In the Med. with HMS Carysfort - 1957

While the ship was in Malta, with time on our hands a few of us senior rates took up the offer of hiring bikes from MEDFOBA (Med. Fleet Outward Bound Association) for a weekend, cycling off to the island of Gozo.  Names of who they were? – I can only remember POME’s Rudge and Mayhew plus a ‘Geordy’ Mechanician. We slept rough under the stars.  This turned out OK. Mind you the bikes were none of your lightweight 21 gear jobs we have about today, we were each issued with a ‘Postie’s Red Devil – remember them? They weighed a ton!

  Therefore after this episode, some while later on anchoring off  St. Raphael, southern France for a few days ‘jolly’. We volunteered to take a few of the Junior Ratings cycling up into the hills of southern France. Having taken on board from the base in Malta about a dozen of their heavy red bikes plus rucksacks we were ready. Our route as far as I can remember was to make for the town of Grasse – famous for it’s perfume. (I think we all bought a tiny sample for the girl friends back home.)
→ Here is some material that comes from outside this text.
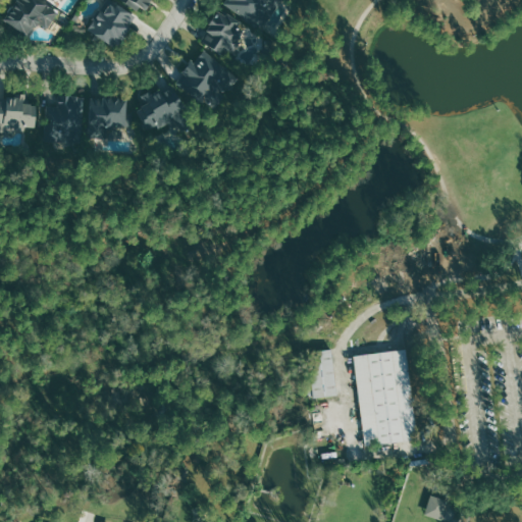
[(48,29),(59,10),(43,0),(17,0),(4,21),(30,37),(39,22),(48,29)]
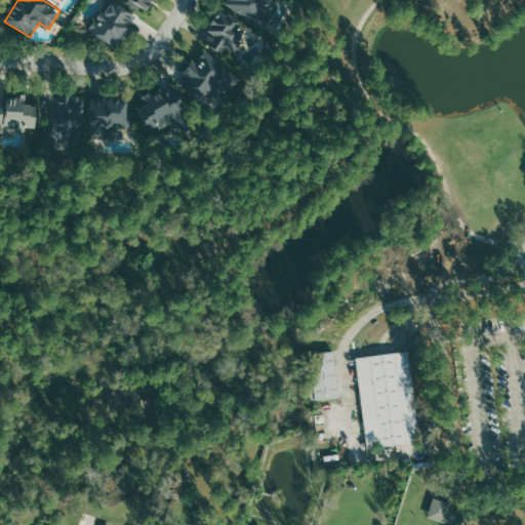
[(110,0),(90,31),(117,48),(137,18),(110,0)]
We were each loaded up with a heavy rucksack with sleeping bag and the necessities of life for a few days living rough – again no tents. The first hour or two went well until the roads became steep. You would have thought it to be the young 16 and 17 year olds who would set the pace – not a chance – it was us ‘old’ two badgers who had to bring up the rear, chivvying the Juniors along. We feasted well on local baked baguettes, cheese and fruit along the way. Two days later on arriving in Grasse, the weather had taken a turn for the worse. Pooling our resources we booked ourselves into a couple of rooms in a cheap Chambre d’ hote, and spread ourselves out to sleep. I’m sure us senior rates must have taken the beds while the ‘erberts dossed down on the deck – only right too! Moving on next day – when the going got tough again we were strung out down the hillside like a snake - with one of us bringing up the rear for fear of us loosing a backmarker. Imagine what it would have been arriving back on board, reporting to the Officer of the Day – “Sorry Sir, we are one short, he’s lost somewhere up in the hills between here and Grasse”  
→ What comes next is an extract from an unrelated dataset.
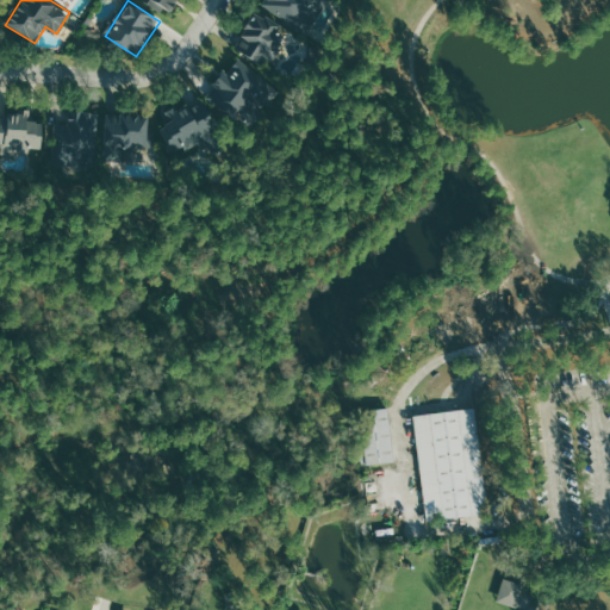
[(138,0),(162,14),(170,0),(138,0)]
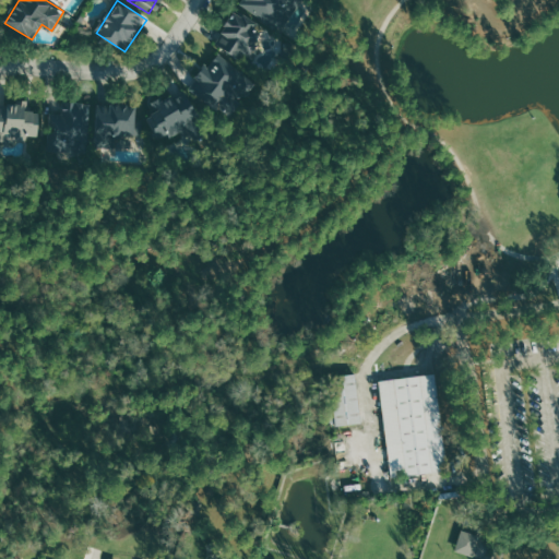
[(244,0),(240,9),(282,28),(295,0),(244,0)]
At villages when we stopped for a break, the local lads would soon gather around, look at each other and nod their heads in dismay at our great heavy machines – the French know a thing or two about cycling, ‘Tour de France’ and all that – they just couldn’t imagine how we managed. One evening out in the forest having found a likely spot for the night, we lit a fire. We had previously just enjoyed a good meal with a few bottles of wine. With a good fire going and after spinning yarns for a while we all ‘turned in’, in a circle feet towards the fire – cowboy style. Having all just about ‘dropped off’ when the noise of a siren woke us suddenly. Dashing through the trees searchlights blazing came the local sapeurs-pompiers (fire brigade). Out hoses and our fire was very quickly no more, just a steaming heap. We were told in no uncertain terms – Pas des Feu  (No Fires). As by now it was raining hard we finished up the night sleeping in filthy old barn nearby. With ‘Jack’s usual sense of humour we soon laughed it off, wondering what all the fuss was about. Any way in the end we did all make it back to the ship.